* Re: [PATCH v7 00/15] mm/mglru: improve reclaim loop and dirty folio handling
[not found] <20260428-mglru-reclaim-v7-0-02fabb92dc43@tencent.com>
@ 2026-05-11 18:51 ` Shakeel Butt
0 siblings, 0 replies; only message in thread
From: Shakeel Butt @ 2026-05-11 18:51 UTC (permalink / raw)
To: kasong
Cc: linux-mm, Andrew Morton, Axel Rasmussen, Yuanchu Xie, Wei Xu,
Johannes Weiner, David Hildenbrand, Michal Hocko, Lorenzo Stoakes,
Barry Song, David Stevens, Chen Ridong, Leno Hou, Yafang Shao,
Yu Zhao, Zicheng Wang, Baolin Wang, Kalesh Singh,
Suren Baghdasaryan, Chris Li, Vernon Yang, linux-kernel,
Kairui Song, Qi Zheng
Hi Kairui,
On Tue, Apr 28, 2026 at 02:06:51AM +0800, Kairui Song via B4 Relay wrote:
> From: Kairui Song <kasong@tencent.com>
>
> This series cleans up and slightly improves MGLRU's reclaim loop and
> dirty writeback handling. As a result, we can see an up to ~30% increase
> in some workloads like MongoDB with YCSB and a huge decrease in file
> refault, no swap involved. Other common benchmarks have no regression,
> and LOC is reduced, with less unexpected OOM, too.
>
> Some of the problems were found in our production environment, and
> others were mostly exposed while stress testing during the development
> of the LSM/MM/BPF topic on improving MGLRU [1]. This series cleans up
> the code base and fixes several performance issues, preparing for
> further work.
>
> MGLRU's reclaim loop is a bit complex, and hence these problems are
> somehow related to each other. The aging, scan number calculation, and
> reclaim loop are coupled together, and the dirty folio handling logic is
> quite different, making the reclaim loop hard to follow and the dirty
> flush ineffective.
>
> This series slightly cleans up and improves these issues using a scan
> budget by calculating the number of folios to scan at the beginning of
> the loop, and decouples aging from the reclaim calculation helpers.

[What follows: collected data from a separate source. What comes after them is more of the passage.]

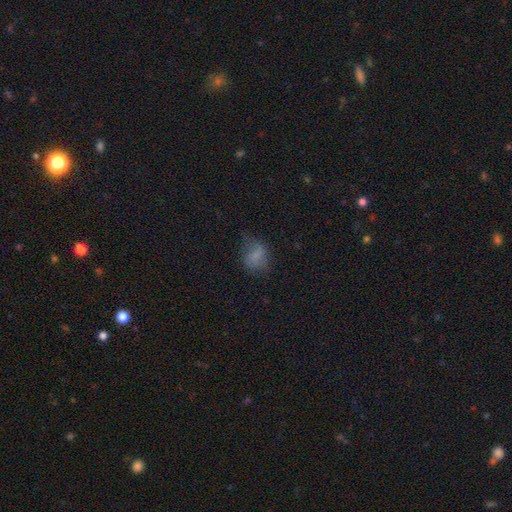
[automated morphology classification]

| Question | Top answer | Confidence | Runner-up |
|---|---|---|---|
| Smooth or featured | smooth | 66% | featured or disk (20%) |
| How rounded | round | 51% | in between (47%) |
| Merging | none | 51% | minor disturbance (29%) |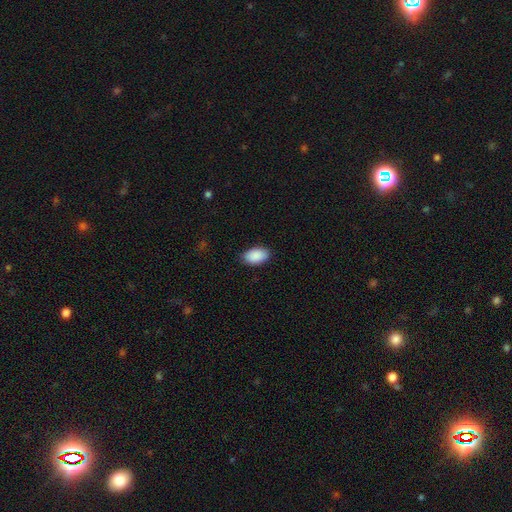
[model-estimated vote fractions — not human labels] This is clearly a smooth galaxy (91%). How rounded: clearly in between (95%). Merging: clearly none (88%).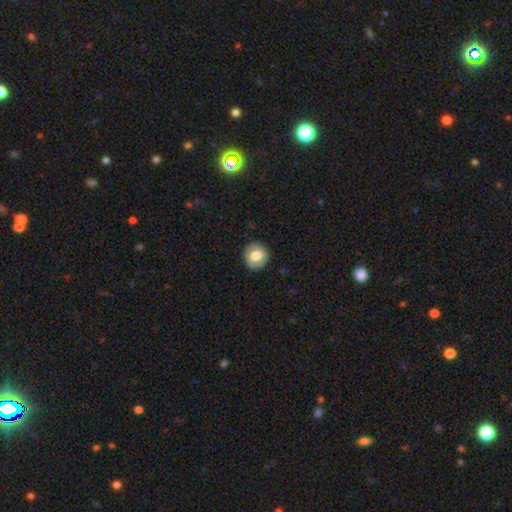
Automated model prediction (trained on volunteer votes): This is likely a smooth galaxy (71%). How rounded: clearly round (89%). Merging: clearly none (90%).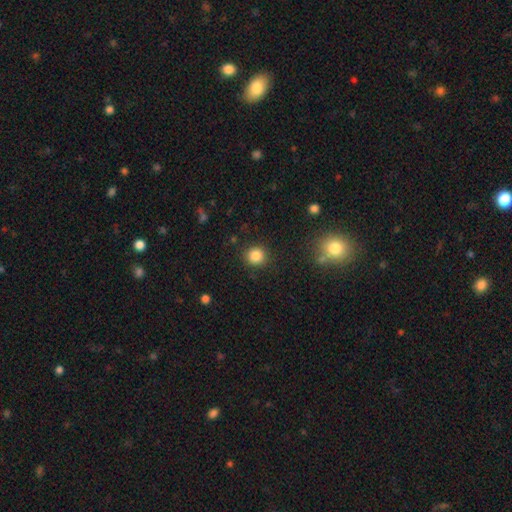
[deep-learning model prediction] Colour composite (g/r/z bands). It shows a smooth galaxy with no disk features (84%) that is round (91%). Merging: none (89%).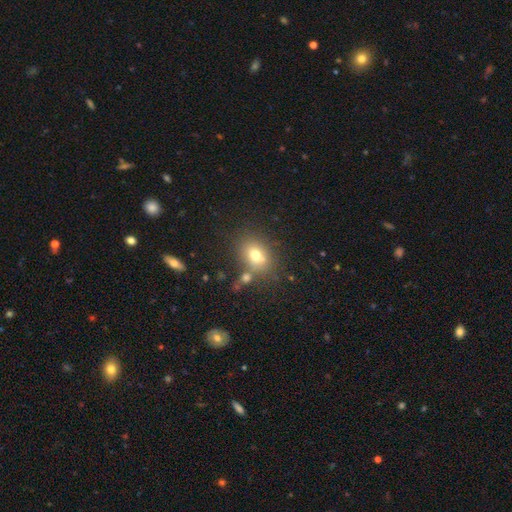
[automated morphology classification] smooth-or-featured: smooth: 72% | featured or disk: 15% | star or artifact: 13%
  how-rounded: in between: 56% | round: 43% | cigar-shaped: 1%
  merging: none: 65% | merger: 15% | minor disturbance: 14% | major disturbance: 6%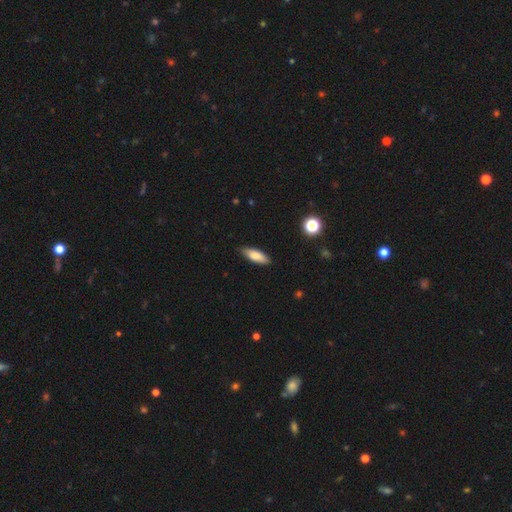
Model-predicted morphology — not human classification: This is clearly a smooth galaxy (81%). How rounded: likely in between (66%). Merging: clearly none (81%).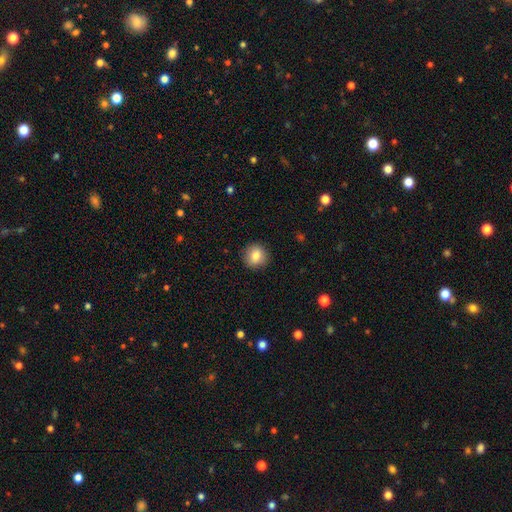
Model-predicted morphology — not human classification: Overall: smooth (84%). How rounded: round (89%). Merging: none (90%).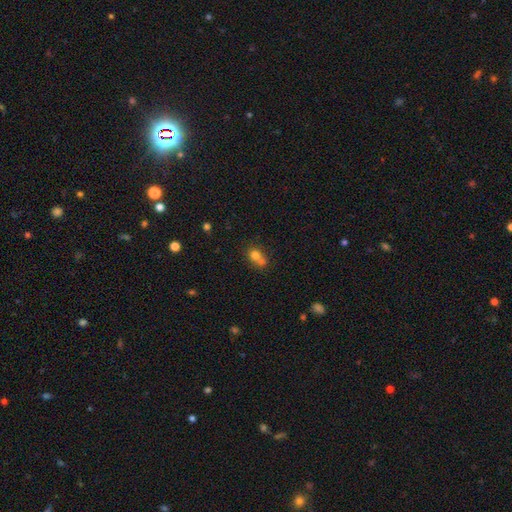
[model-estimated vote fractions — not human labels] The model was most divided on "merging": merger: 53%, none: 33%, minor disturbance: 9%, major disturbance: 4%. More confident: smooth or featured — smooth (72%); how rounded — round (62%).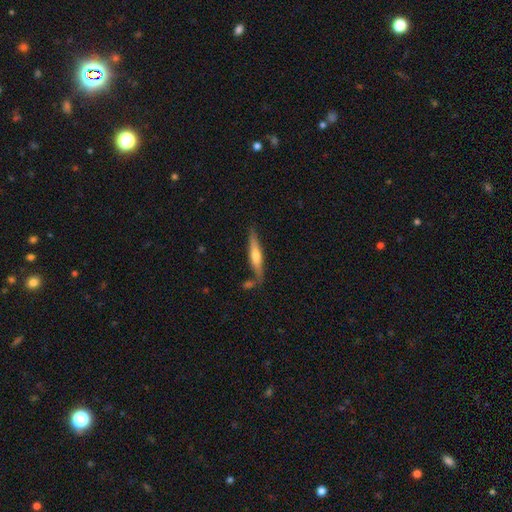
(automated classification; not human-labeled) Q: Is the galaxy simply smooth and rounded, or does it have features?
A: featured or disk — 54%.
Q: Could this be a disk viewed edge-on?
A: yes — 93%.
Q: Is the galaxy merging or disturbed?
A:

> Then, move the dirty flush logic inside the reclaim loop so it can kick
> in more effectively. These issues are somehow related, and this series
> handles them and improves MGLRU reclaim in many ways.
>
> Test results: All tests are done on a 48c96t NUMA machine with 2 nodes
> and a 128G memory machine using NVME as storage.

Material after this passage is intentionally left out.